• _課題について_
データ保護ソリューションの選び方に関する記事の「上記のような単純なソリューシ」から始まり「通の懸念は下記のとおりです。」まで続く部分を、「データ保護要件」を「データ管理要件」に更新して示してください。

• _原文_
■ ■ ■ ■ ■ ■ ■

適切なデータ保護ソリューションを選択する場合は、コストを考慮し、ランサムウェアのリスクを軽減する
トピック: バラクーダのバックアップサーバ、Barracuda Cloud-to-Cloud Backup、データ保護、ランサムウェア対策
2020年6月3日、Charlie Smith
私がエンジニアを始めた90年代、データ保護は非常に単純でした。つまり、ほとんどの場合は、接続しているテープドライブに日次のフルバックアップを書き込むようにスケジュールするだけでした。サーバごとのデータが比較的少なかったため、この方法はほとんどの企業にとって効果的でした。また、バックアップオペレータがこのようなテープをオフサイトまたは耐火金庫に保管することは簡単でした。
上記のような単純なソリューションは現在使用されているデータの量に対応しません。企業がデータを作成および使用する多くの方法には、最新のデータ保護ソリューションが必要です。このため、企業は、ニーズに適合する最適なソリューションを決定する前に、データ保護要件についてよく考える必要があります。
新しい問題と考慮事項
企業は90年代にはなかった多くの脅威、規制、およびデータ管理の問題に直面しています。共通の懸念は下記のとおりです。
- ビジネスに脅威を及ぼすランサムウェアと攻撃の防止
- 保護する必要があるデータの大幅な増加
- Office 365などのパブリックラウド内のデータ
- GDPR(欧州連合一般データ保護規則)コンプライアンスへの適合、および個人データの保護
ほぼ間違いなく、上記のすべての懸念のうち、現在、最も重要なものはバックアップのセキュリティです。一方、コストは、ますます考慮事項になっています。バックアップソリューションを選択する場合は、何を考慮する必要があるでしょうか。
セキュリティ
私が驚いていることの一つは、お客様が攻撃を受けやすいプラットフォームでバックアップを引き続き行っていることです。Windows Serverは、有名であるため、世界で最も攻撃を受けているプラットフォームの一つです。Windows NTからWindows Server 2019まで、長年にわたって、攻撃者は、Windows Serverに侵入するための多くのバックドアを発見してきました。
攻撃は日常生活でますます拡散しています。攻撃者は強力な仮想サーババックアップを実装する中堅企業向けの評価の高い主要なバックアップ製品の一つを激しく攻撃しています。この製品の開発元のコミュニティフォーラムサイトには、ランサムウェアまたはマルウェアが、どのようにバックアップサービスを無効にしており、ソフトウェアを使用できなくしているかについて、ユーザが文書化している多くの事例があります。

■ ■ ■ ■ ■ ■ ■

• _記録データ_

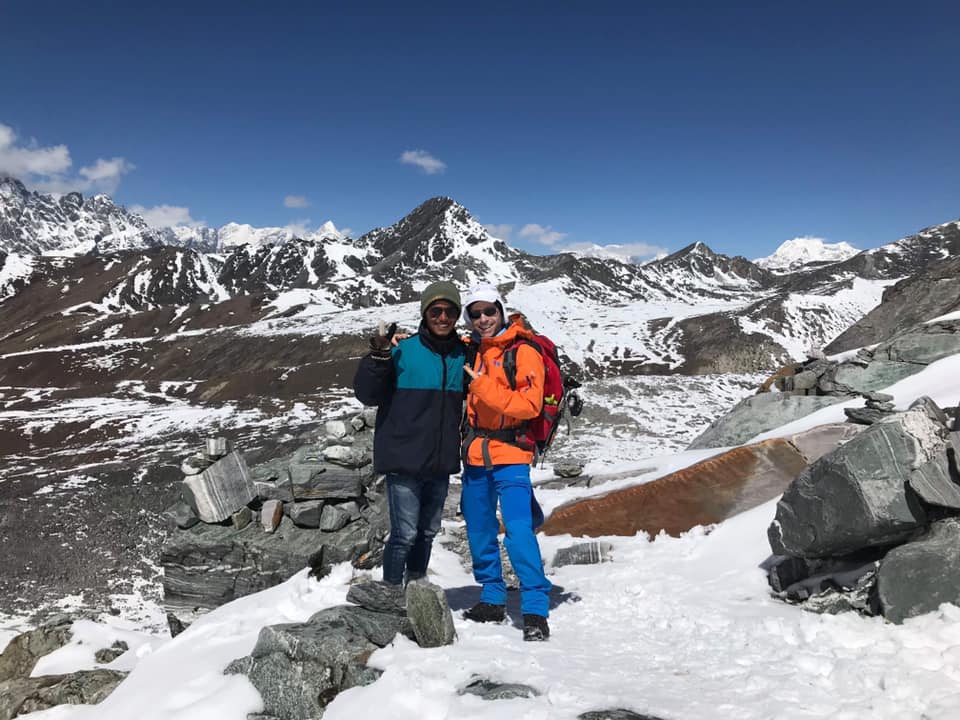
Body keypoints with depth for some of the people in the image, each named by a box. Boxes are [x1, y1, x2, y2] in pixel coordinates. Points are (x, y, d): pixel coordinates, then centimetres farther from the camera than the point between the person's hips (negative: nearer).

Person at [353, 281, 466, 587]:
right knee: (405, 533, -3)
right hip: (404, 460, -5)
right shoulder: (403, 350, -7)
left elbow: (472, 398, 25)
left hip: (442, 462, 5)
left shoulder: (462, 354, 8)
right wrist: (378, 358, -23)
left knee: (428, 531, 16)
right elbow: (367, 394, -9)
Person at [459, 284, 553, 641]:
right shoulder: (471, 351, 10)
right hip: (475, 454, 7)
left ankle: (535, 610, -4)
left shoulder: (523, 351, -8)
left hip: (510, 454, -6)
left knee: (518, 530, -14)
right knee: (479, 532, 13)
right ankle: (492, 599, 28)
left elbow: (529, 404, -16)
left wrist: (484, 387, -20)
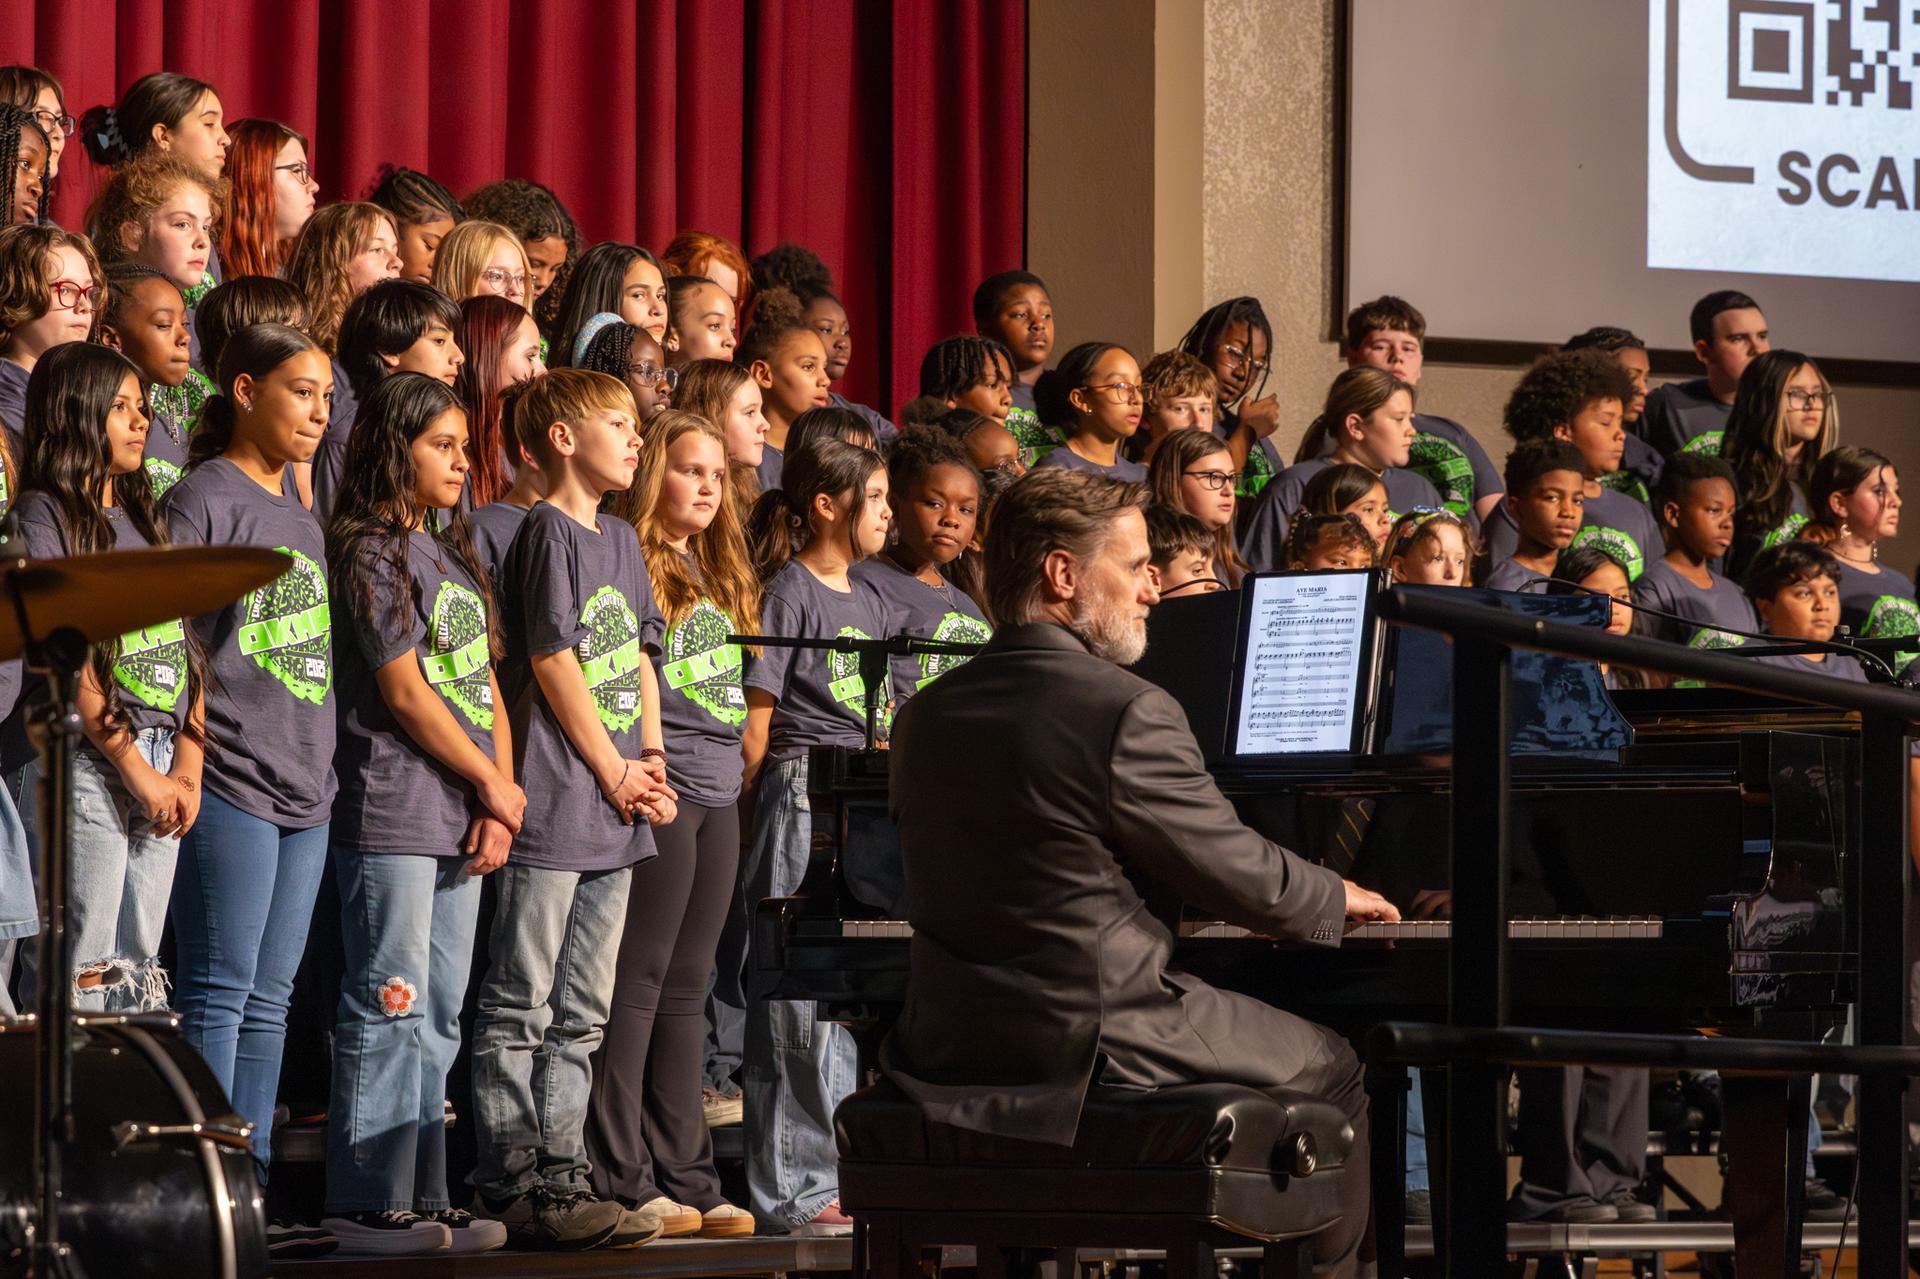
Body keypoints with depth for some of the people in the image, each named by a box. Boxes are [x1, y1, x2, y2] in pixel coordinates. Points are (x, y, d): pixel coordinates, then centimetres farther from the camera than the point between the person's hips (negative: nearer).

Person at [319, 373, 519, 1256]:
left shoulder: (453, 556, 18)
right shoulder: (369, 554, -7)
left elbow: (486, 687, 14)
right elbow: (405, 692, -11)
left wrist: (500, 800, 1)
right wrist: (493, 786, -5)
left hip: (462, 819, 8)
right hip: (394, 814, -8)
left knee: (437, 1019, 9)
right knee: (387, 1010, -8)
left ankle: (422, 1198, 13)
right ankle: (367, 1205, -6)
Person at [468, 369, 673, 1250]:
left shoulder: (621, 540, 17)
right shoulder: (550, 533, -9)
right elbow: (554, 663, -13)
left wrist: (649, 761, 4)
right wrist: (614, 773, -9)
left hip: (614, 815, 9)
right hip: (553, 808, -9)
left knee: (580, 1014, 11)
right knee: (520, 1008, -4)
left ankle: (560, 1179, 15)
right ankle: (511, 1189, -4)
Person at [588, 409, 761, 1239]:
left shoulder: (717, 573, 20)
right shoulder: (632, 563, -6)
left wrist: (735, 773, 16)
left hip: (719, 796, 9)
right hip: (661, 791, -8)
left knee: (686, 988, 10)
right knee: (639, 983, -6)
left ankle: (686, 1177, 12)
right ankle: (625, 1181, -5)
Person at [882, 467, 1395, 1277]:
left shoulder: (924, 719, 5)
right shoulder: (1129, 713, -17)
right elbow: (1244, 879, -9)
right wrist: (1336, 899, 14)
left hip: (953, 1047, 7)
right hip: (1095, 1049, -7)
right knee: (1331, 1067, 18)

■ ■ ■ ■ ■ ■ ■

• _課題の解答_
上記のような単純なソリューションは現在使用されているデータの量に対応しません。企業がデータを作成および使用する多くの方法には、最新のデータ保護ソリューションが必要です。このため、企業は、ニーズに適合する最適なソリューションを決定する前に、データ管理要件についてよく考える必要があります。
新しい問題と考慮事項
企業は90年代にはなかった多くの脅威、規制、およびデータ管理の問題に直面しています。共通の懸念は下記のとおりです。